Die Psychologen kennen das, was Eli Pariser Filterblase nennt, schon lange und nennen es Priming. Daniel Kahneman erzählt in seinem Buch Schnelles Denken – Langsames Denken3 von einem Experiment, in dem man den Testpersonen gewisse Wörter vorlegte, aus denen sie Sätze bilden mussten, wie z.B. langsam, Florida, weise, etc. Es sind alles Wörter, die (in den USA) mit dem Alter assoziiert werden. Daraufhin hat man die Testpersonen gebeten, sich in einen anderen, ca. 10 Meter entfernten Raum zu begeben und hat sie dabei gefilmt. Es zeigte sich, dass alle etwas langsamer und gebeugter gingen, als vor dem Test. Sie waren durch die Wörter regelrech in einer Alten-Filterblase eingeschlossen – auch ohne Suchmaschinen und Webrecherchen.

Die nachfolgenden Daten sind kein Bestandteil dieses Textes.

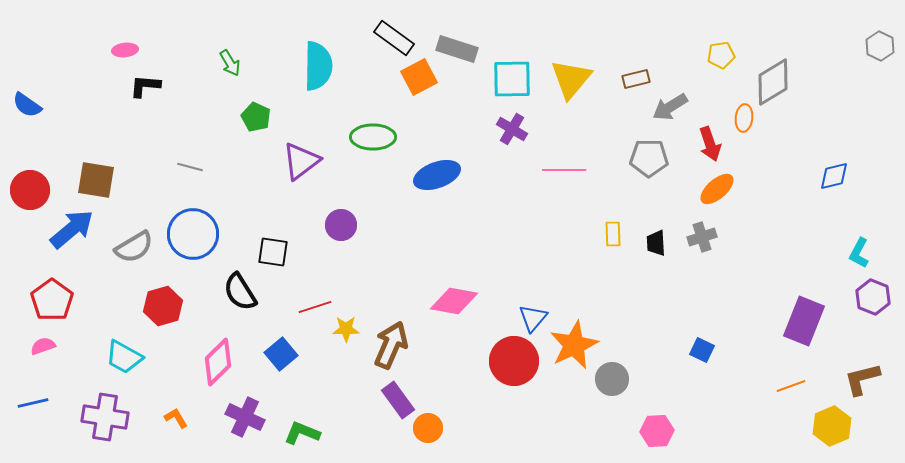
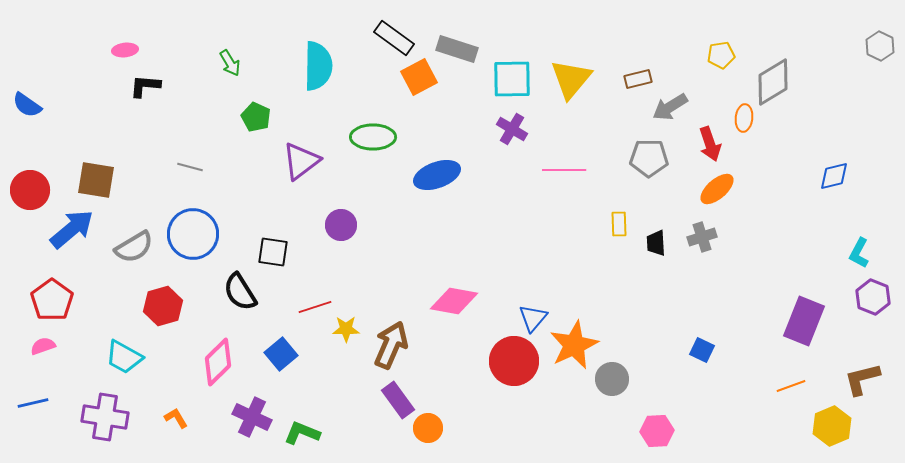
brown rectangle at (636, 79): moved 2 px right
yellow rectangle at (613, 234): moved 6 px right, 10 px up
purple cross at (245, 417): moved 7 px right
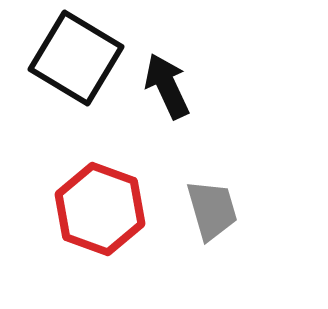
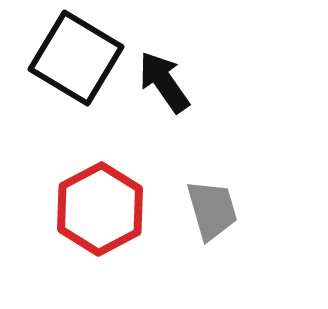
black arrow: moved 3 px left, 4 px up; rotated 10 degrees counterclockwise
red hexagon: rotated 12 degrees clockwise
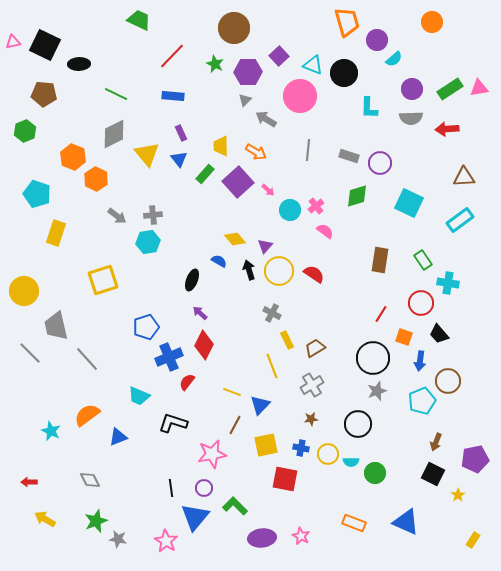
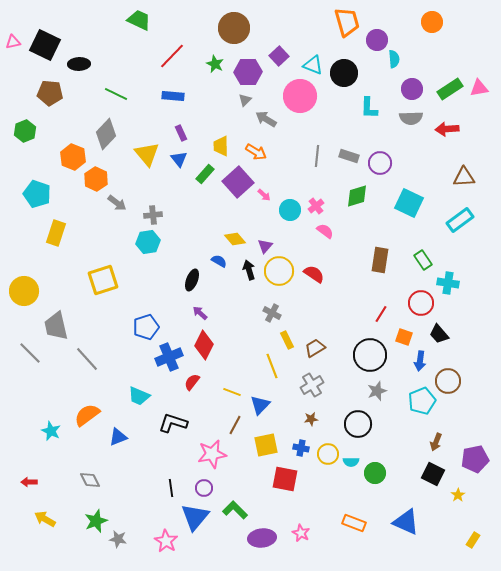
cyan semicircle at (394, 59): rotated 54 degrees counterclockwise
brown pentagon at (44, 94): moved 6 px right, 1 px up
gray diamond at (114, 134): moved 8 px left; rotated 20 degrees counterclockwise
gray line at (308, 150): moved 9 px right, 6 px down
pink arrow at (268, 190): moved 4 px left, 5 px down
gray arrow at (117, 216): moved 13 px up
black circle at (373, 358): moved 3 px left, 3 px up
red semicircle at (187, 382): moved 5 px right
green L-shape at (235, 506): moved 4 px down
pink star at (301, 536): moved 3 px up
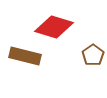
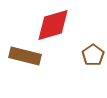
red diamond: moved 1 px left, 2 px up; rotated 33 degrees counterclockwise
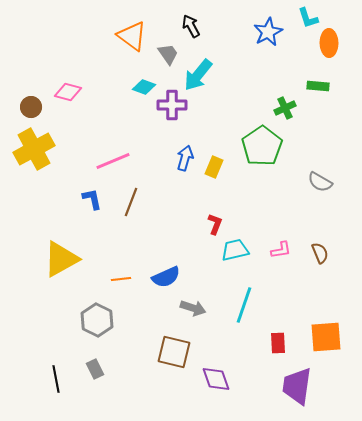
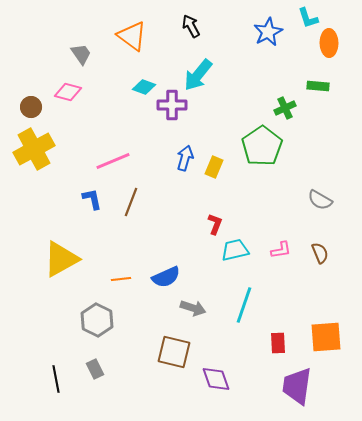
gray trapezoid: moved 87 px left
gray semicircle: moved 18 px down
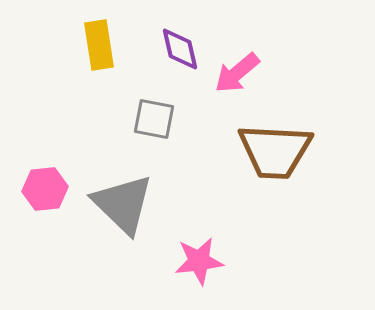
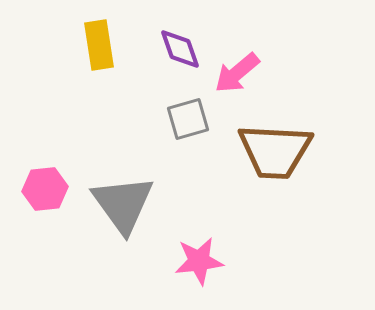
purple diamond: rotated 6 degrees counterclockwise
gray square: moved 34 px right; rotated 27 degrees counterclockwise
gray triangle: rotated 10 degrees clockwise
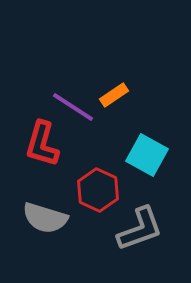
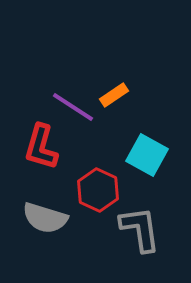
red L-shape: moved 1 px left, 3 px down
gray L-shape: rotated 78 degrees counterclockwise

Wie bringt man die Blasen zum Platzen?
Nicht nur die Suchmaschinen, die Medien, die Politiker und Manager machen uns also etwas vor, sondern in erster Linie machen wir uns selbst etwas vor. Wir haben keine  Möglichkeit, aus den unzähligen Filterblasen auszubrechen, und vor allem, wir wollen das auch gar nicht. Es ist aber nicht so, dass kein Austausch stattfindet. Die Blasen, in denen wir uns befinden sind manchmal untereinander verbunden. Je mehr wir uns mit anderen Menschen vernetzen, desto mehr Austausch findet statt. Meistens machen wir aber die Verbindungen zu, bevor die Blasen platzen, denn die eigene Meinung zu ändern ist sehr schwer und geht mit viel Mühe einher.

1Pariser, Eli. Filter Bubble. Wie wir im Internet entmündigt werden. Hanser Verlag, 2012

2Taleb, Nassim N. Der Schwarze Schwan – Die Macht höchst unwahrscheinlicher Ereignisse. Hanser, 2007

3Kahneman, Daniel. Schnelles Denken – langsames Denken. eBook aus dem Siedler Verlag. München 2011.